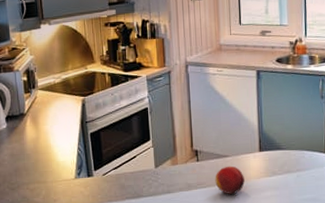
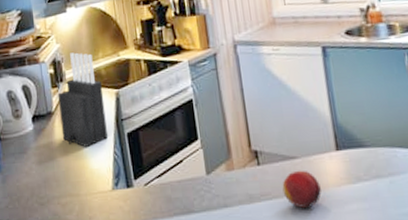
knife block: none [30,64,73,143] -> present [57,52,108,147]

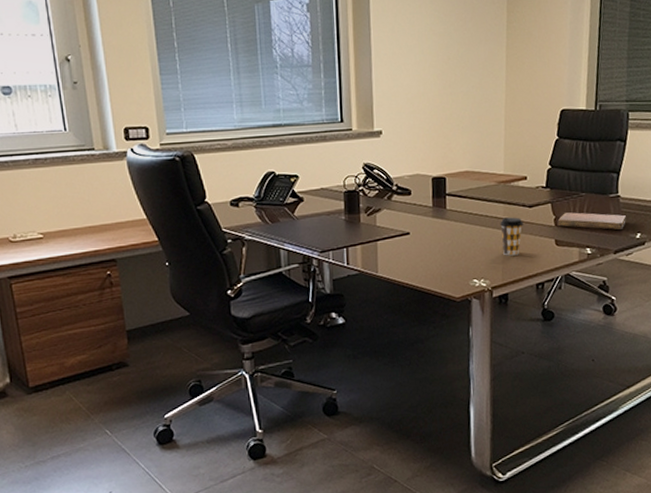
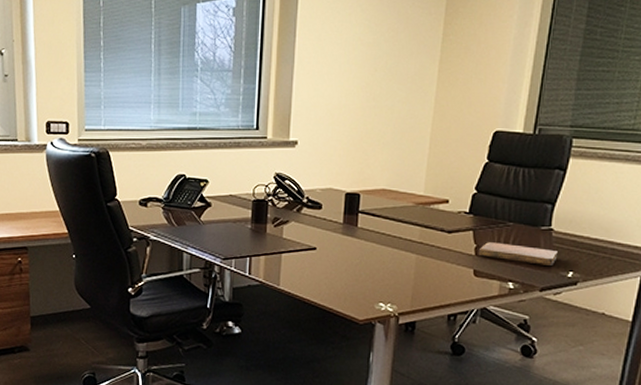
coffee cup: present [500,217,523,256] -> none [414,241,440,282]

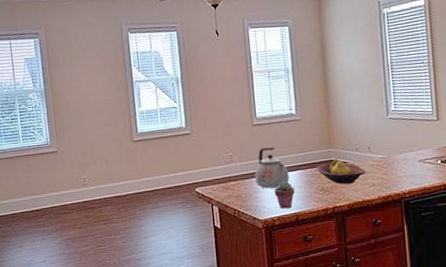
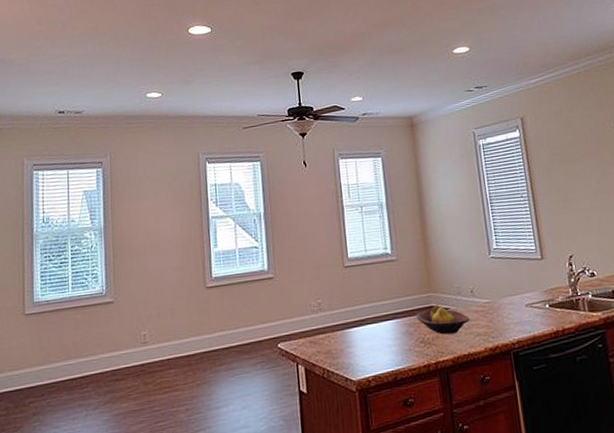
kettle: present [254,147,290,189] -> none [346,292,386,342]
potted succulent: present [274,181,295,209] -> none [369,332,393,367]

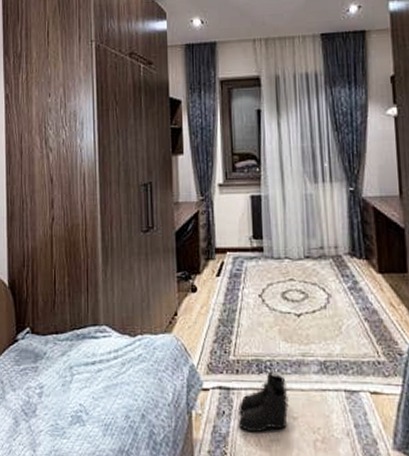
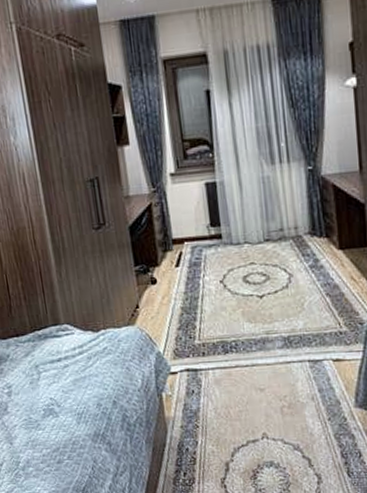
boots: present [238,372,289,433] -> none [207,351,256,407]

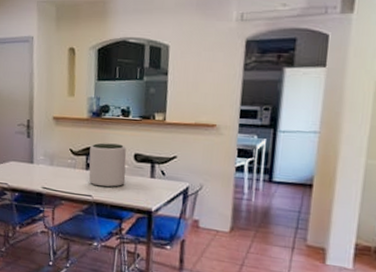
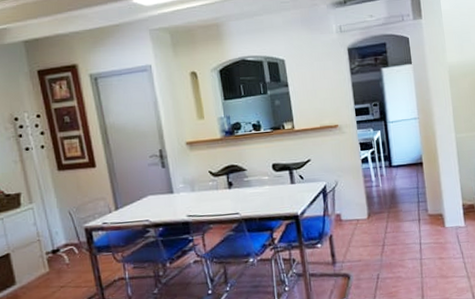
plant pot: present [88,143,127,188] -> none [229,157,269,203]

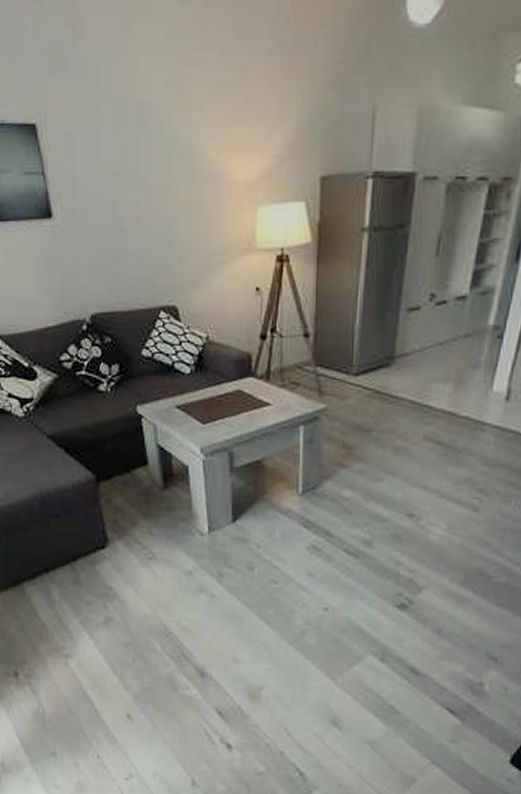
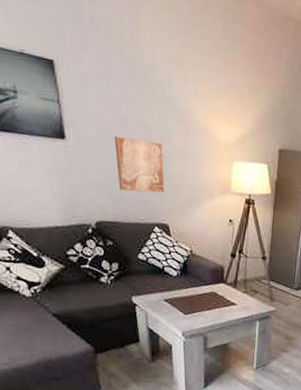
wall art: none [107,201,170,271] -> present [114,136,165,193]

:::::

**Work request:** Copy exactly the lines running from the line with "kettle: present [254,147,290,189]" to the final line of the listing, keeping both ends and dropping any picture.

**Answer below:**
kettle: present [254,147,290,189] -> none [346,292,386,342]
potted succulent: present [274,181,295,209] -> none [369,332,393,367]

boots: present [238,372,289,433] -> none [207,351,256,407]

plant pot: present [88,143,127,188] -> none [229,157,269,203]

wall art: none [107,201,170,271] -> present [114,136,165,193]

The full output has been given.